But Priest’s blood is on my hands and under my fingernails, and his cord has been severed. I told myself that those cords would be cut by me or another. It didn’t matter who, because it was going to happen. We are mere instruments of fate, we soldiers. All those people were shot and would have been shot and we were the walking, running, screaming dead, but it matters that I killed them. The cup must be passed and the poison must be drunk, but that doesn’t mean you have to drink it. The cup was in my hands and I could have cast it back in their faces and died. That would have been better. Oh God, that would have been better. But I drank it. And I passed it and I took the communion of devils. What kind of God would listen to my prayers? Not in this field, not among the blood of devils. I have lived. I have been spared. There’s still time to escape.

 

We have all heard of countries terrorised and traumatised by the nightmarish, upside-down world of child soldiers, but to experience what it is like in reality – and to be one – you must read this book. Beneath the Darkening Sky covers many of the same ugly themes that we have seen (e.g. in Cambodia) and will see again in some other countries, but like them turns them into compulsive reading through the beautiful language of great literature.

South Sudan became the world’s newest country but has had little peace or good news even since then. The interminable (civil) war of this Christian/Animist south, with the oil resources, against northern, Muslim, Sudan for independence both devastated the land and prevented any development. But no sooner did it finally win freedom than the various ethnic groups started fighting among themselves.

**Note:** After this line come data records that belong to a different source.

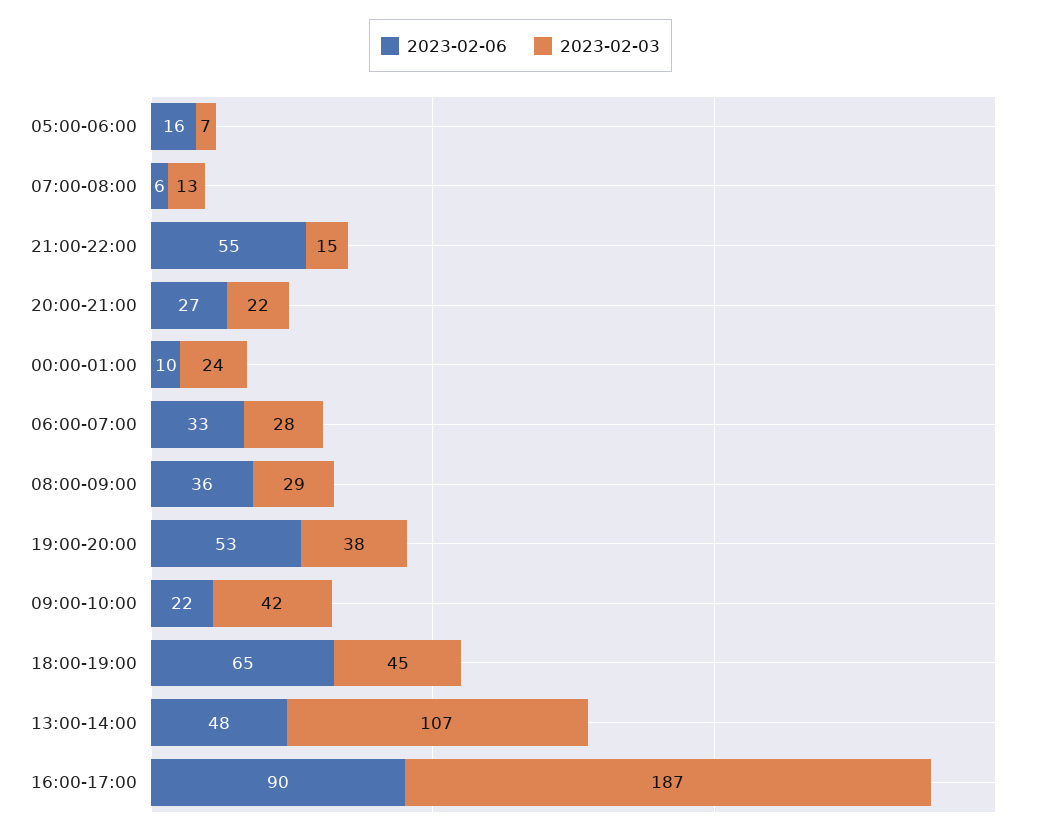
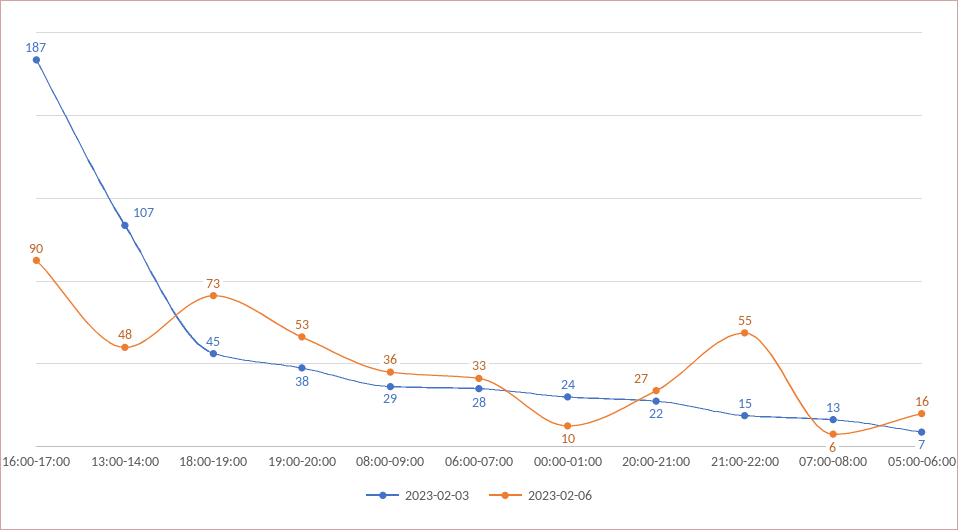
  {
    "2023-02-06": {
      "05:00-06:00": 16,
      "07:00-08:00": 6,
      "21:00-22:00": 55,
      "20:00-21:00": 27,
      "00:00-01:00": 10,
      "06:00-07:00": 33,
      "08:00-09:00": 36,
      "19:00-20:00": 53,
-     "09:00-10:00": 22,
-     "18:00-19:00": 65,
+     "18:00-19:00": 73,
      "13:00-14:00": 48,
      "16:00-17:00": 90
    },
    "2023-02-03": {
      "05:00-06:00": 7,
      "07:00-08:00": 13,
      "21:00-22:00": 15,
      "20:00-21:00": 22,
      "00:00-01:00": 24,
      "06:00-07:00": 28,
      "08:00-09:00": 29,
      "19:00-20:00": 38,
-     "09:00-10:00": 42,
      "18:00-19:00": 45,
      "13:00-14:00": 107,
      "16:00-17:00": 187
    }
  }

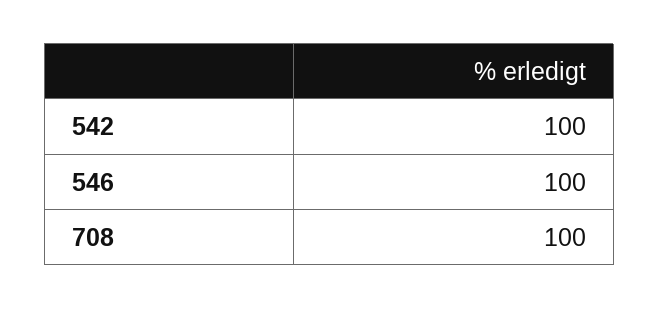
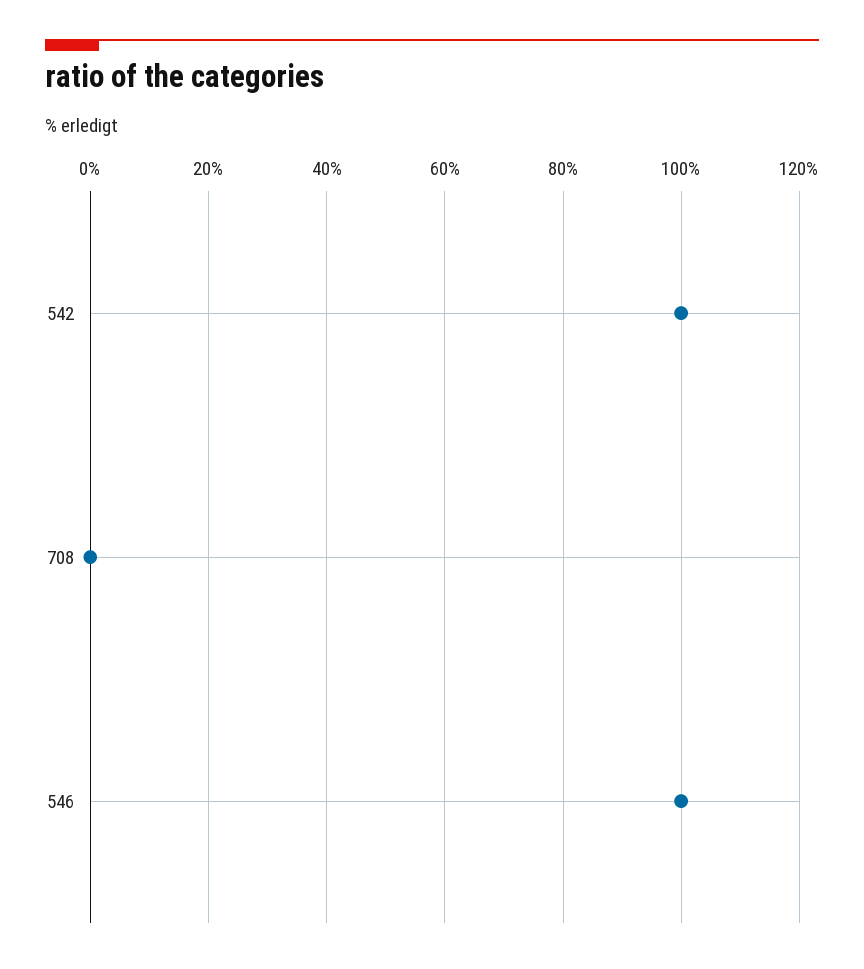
  {
    "542": 100,
    "546": 100,
-   "708": 100
+   "708": 0
  }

The author was nine when rebel soldiers attacked his village and kidnapped all the children taller than an AK47 to become child soldiers. Tulba was an inch shorter; he eventually fled the country to live in Australia. But he wrote this brilliant first novel of what might have happened to him if fate had made him an inch taller.

 

Like the Khmer Rouge for example, the rebels claim to be creating Utopia but actually make only hell on earth. Obinna’s new life is a daily nightmare interspersed with dreaming. It is soaked in casual, self-defeating brutality. The most mercy people can expect (like his friend Priest, in the quote above) is a quick death. Obinna grows down, instead of up.

Among other horrors, the boys are used by the cowardly soldiers to walk in front of them through minefields. When one of them does step on a mine, the scene is described in movie-like slow motion (which felt like watching a crash test dummy flailing about in a car).

 

Like any great novel about a horrible time (similarly to In the Shadow of the Banyan, for Cambodia), the tragedy is not unrelieved. I found the fake ambush especially funny.

 

Traumatising as it is, I highly recommend this novel. It is narrated in short staccato sentences like machine gun fire. I can’t wait to read his second book, “When Elephants Fight”, and hope Tulba will be able to write more books.

 

While I was reading this, there was a documentary series on the Vietnam War on TV. I was struck by what one American Vietnam veteran said: “I only killed one person in Vietnam; the rest were objects.” This novel gives a devastating portrayal of the desensitisation of the killers, of the deadening, dehumanising objectification of death. As Obinna says: “They don’t get to choose to live and I don’t get to choose to kill”.